Obama, i costi del cambio

In atto un duro confronto con le corporazioni più potenti.
Barack Obama

Per fortuna Obama non ha ascoltato i consigli (non certo disinteressati) di quanti gli consigliavano di trasformare il discorso sullo “stato dell’Unione” di gennaio in un discorso sullo “stato di guerra”. E cioè cavalcare, come alcuni suoi predecessori, l’ondata emotiva di un’America che si è riscoperta insicura dopo il fallito attentato di Natale su un aereo diretto a Detroit. Un anno dopo il suo insediamento, Obama si concentra sul “brodo di coltura” delle paure indefinite, e cioè la crisi economica e occupazionale che ha colpito soprattutto la classe media americana.

 

Ma questa scelta comporta un duro confronto con le corporazioni più potenti. Quella dei gruppi finanziari di Wall Street, che non vogliono saperne di rispettare regole rigorose e di rendere più “etici” e misurati i loro guadagni. Quella delle grandi compagnie di assicurazione, che si oppongono al progetto di assistenza sanitaria, che mira a dare copertura medica a circa 40 milioni di cittadini americani che ne sono sprovvisti. In America non funziona l’espediente di imputare alla crisi economica globale le cause di condizioni sociali allarmanti, con un tasso di disoccupazione stabilmente al di sopra del 10 per cento. In America chi è al governo deve rispondere di quanto accade “sotto il suo sguardo”.

 

Questa è la ragione principale del calo di consensi di Obama (ora intorno al 50 per cento rispetto all’avvio trionfale). E il fatto che la sconfitta elettorale dei democratici nelle elezioni senatoriali del seggio che fu di Ted Kennedy in Massachusetts costringa il partito dell’asinello a negoziare di più e meglio con l’opposizione repubblicana non è necessariamente un male per Obama.

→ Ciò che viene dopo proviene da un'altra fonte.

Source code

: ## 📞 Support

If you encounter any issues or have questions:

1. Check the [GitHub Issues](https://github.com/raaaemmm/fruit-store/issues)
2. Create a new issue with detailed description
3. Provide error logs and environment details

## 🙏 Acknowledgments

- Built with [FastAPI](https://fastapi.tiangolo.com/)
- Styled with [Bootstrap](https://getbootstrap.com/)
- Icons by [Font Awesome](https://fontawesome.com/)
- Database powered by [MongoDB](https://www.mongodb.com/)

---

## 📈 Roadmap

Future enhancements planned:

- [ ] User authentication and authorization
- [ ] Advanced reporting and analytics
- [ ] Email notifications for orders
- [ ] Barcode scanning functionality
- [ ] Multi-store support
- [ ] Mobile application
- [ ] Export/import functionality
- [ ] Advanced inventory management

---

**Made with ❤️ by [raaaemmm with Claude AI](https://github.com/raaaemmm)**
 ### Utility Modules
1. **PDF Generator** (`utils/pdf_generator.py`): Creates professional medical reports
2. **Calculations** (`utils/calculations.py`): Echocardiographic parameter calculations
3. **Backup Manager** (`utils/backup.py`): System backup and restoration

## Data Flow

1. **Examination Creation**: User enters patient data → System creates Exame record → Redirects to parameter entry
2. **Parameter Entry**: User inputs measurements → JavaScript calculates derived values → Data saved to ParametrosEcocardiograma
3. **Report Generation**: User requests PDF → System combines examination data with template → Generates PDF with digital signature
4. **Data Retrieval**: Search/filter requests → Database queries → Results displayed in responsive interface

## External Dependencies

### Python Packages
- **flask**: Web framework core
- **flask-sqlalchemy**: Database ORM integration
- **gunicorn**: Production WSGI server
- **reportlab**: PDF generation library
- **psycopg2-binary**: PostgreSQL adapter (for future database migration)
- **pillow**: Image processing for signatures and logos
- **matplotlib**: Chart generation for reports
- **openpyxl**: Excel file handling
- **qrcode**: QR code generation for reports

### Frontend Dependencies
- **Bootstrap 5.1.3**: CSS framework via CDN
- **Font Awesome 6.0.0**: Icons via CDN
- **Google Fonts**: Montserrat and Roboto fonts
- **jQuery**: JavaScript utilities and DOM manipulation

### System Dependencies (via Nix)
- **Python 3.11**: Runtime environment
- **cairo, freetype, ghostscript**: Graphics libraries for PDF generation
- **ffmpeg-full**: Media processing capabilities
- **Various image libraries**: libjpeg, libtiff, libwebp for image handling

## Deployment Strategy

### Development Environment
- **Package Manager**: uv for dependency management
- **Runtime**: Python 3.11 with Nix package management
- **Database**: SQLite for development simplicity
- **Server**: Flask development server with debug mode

Può implicare un maggior controllo sulla spesa pubblica, che ha raggiunto livelli astronomici, e una maggior considerazione delle ragioni di chi rivendica l’autonomia degli Stati rispetto all’espansione del governo federale (la fobia del big government). In una parola, a rendere più equilibrata e fruttuosa la spinta innovativa di Obama per un “cambiamento” appena avviato. In patria e fuori.